▶ AUFGABEN:
1. Wiederhole aus dem Kommentar über Wolfgang Gedeon den Abschnitt, der mit „Schwäbische Zeitung (Ravensburg“ beginnt und mit „Gesinnung eines Mittäters.“ endet, wortgetreu.
2. Wer ist laut dem Kommentar über Wolfgang Gedeon Vorsitzender der AfD?
3. Führe den Kommentar über Wolfgang Gedeon nach seinem letzten Satz weiter.

▶ TEXTAUSZUG:
——

Schwäbische Zeitung (Ravensburg / Weingarten)
Entlarvender Winkelzug
Nein, es geht nicht um den Mann, der es mit seinem verqueren Welt- und Menschenbild in den baden-württembergischen Landtag geschafft hat. Sonderlinge, auch verkappte Antisemiten, finden sich in allen Parteien. Man täte diesem AfD-Politiker Wolfgang Gedeon deshalb zu viel der Ehre an, würde man sich ernsthaft mit seinen Thesen beschäftigen. Wer Neonazis wie den verurteilten HolocaustLeugner Ernst Zündel als „Dissidenten“bezeichnet, hat entweder eine psychiatrische Behandlung nötig – oder aber die verbrecherische Gesinnung eines Mittäters.
Es geht bei der Auseinandersetzung mit Gedeon um seine Partei AfD, ihren Vorsitzenden Jörg Meuthen, die Co-Chefin Frauke Petry und all die angeblich wertkonservativen Abgeordneten und Mitglieder, die Gedeons Antisemitismus für nicht so schlimm halten. Noch einmal: Man findet Juden- und IsraelHasser wahrscheinlich in allen Parteien. Aber in jeder demokratischen Partei wäre es eine Selbstverständlichkeit, sich von einem wie Gedeon zu trennen. Bei der AfD ist dies nicht der Fall. Der taktische Winkelzug, auf den sich die Landtagsfraktion geeinigt hat, wirft ein gleichermaßen erbärmliches wie entlarvendes Bild auf sie. Für einen Rausschmiss Gedeons aus der Fraktion fehlte offensichtlich die Mehrheit. Meuthen, der damit seine politische Zukunft verknüpft hatte, steht als Verlierer da – geriert sich aber wie ein Sieger. Als Ergebnis bleibt: Die meisten AfDAbgeordneten haben kein Problem damit, dass der Antisemit Wolfgang Gedeon nach einer Schamfrist wieder in die Fraktion zurückkehren könnte. Parteimitglied bleibt er bis auf Weiteres ebenfalls.

——

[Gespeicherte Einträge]
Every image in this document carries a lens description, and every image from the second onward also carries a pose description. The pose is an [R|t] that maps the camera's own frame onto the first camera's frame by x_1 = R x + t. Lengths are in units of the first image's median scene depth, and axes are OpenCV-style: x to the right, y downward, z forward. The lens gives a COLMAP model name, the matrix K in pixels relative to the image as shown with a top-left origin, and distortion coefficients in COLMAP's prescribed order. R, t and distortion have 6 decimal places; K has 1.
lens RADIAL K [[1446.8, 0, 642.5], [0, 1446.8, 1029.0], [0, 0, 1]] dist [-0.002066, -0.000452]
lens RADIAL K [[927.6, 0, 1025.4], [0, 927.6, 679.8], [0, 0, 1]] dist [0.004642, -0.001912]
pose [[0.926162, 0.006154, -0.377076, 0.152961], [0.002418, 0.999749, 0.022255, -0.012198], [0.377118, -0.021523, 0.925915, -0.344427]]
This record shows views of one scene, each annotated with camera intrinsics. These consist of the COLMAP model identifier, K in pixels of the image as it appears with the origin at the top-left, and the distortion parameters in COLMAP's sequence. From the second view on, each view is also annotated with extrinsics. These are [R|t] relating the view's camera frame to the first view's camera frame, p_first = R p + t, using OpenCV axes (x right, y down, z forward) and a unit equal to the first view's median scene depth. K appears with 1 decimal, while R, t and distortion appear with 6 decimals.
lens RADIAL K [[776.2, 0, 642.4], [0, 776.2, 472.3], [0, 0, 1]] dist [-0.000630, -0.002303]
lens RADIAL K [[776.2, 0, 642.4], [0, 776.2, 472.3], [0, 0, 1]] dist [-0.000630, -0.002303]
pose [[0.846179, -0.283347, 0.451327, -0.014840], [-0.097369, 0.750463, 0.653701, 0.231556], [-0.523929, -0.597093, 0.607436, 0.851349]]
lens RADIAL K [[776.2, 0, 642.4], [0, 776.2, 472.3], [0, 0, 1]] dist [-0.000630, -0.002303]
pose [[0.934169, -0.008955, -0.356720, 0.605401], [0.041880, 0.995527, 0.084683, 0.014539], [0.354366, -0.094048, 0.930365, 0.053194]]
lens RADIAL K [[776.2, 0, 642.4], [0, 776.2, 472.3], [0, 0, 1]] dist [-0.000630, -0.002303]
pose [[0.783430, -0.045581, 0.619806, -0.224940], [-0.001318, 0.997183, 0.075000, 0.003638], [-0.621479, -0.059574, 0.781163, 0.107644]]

——

▶ LÖSUNGEN NACH NUMMER:
1.
Schwäbische Zeitung (Ravensburg / Weingarten)
Entlarvender Winkelzug
Nein, es geht nicht um den Mann, der es mit seinem verqueren Welt- und Menschenbild in den baden-württembergischen Landtag geschafft hat. Sonderlinge, auch verkappte Antisemiten, finden sich in allen Parteien. Man täte diesem AfD-Politiker Wolfgang Gedeon deshalb zu viel der Ehre an, würde man sich ernsthaft mit seinen Thesen beschäftigen. Wer Neonazis wie den verurteilten HolocaustLeugner Ernst Zündel als „Dissidenten“bezeichnet, hat entweder eine psychiatrische Behandlung nötig – oder aber die verbrecherische Gesinnung eines Mittäters.

2. Jörg Meuthen.

3.
Ein Gutachten soll es nun richten. Das ist die nächste Zumutung. Jörg Meuthen ist von Beruf Hochschullehrer. Er müsste es eigentlich wissen: Gutachten sind dazu da, strittige Sachverhalte, Einschätzungen, Positionen zu klären. Die Gutachter im Fall Gedeon sollen dagegen klären, ob offenkundiger Antisemitismus wirklich Antisemitismus ist. Aber vielleicht ist Wolfgang Gedeon ja nur ein Dissident.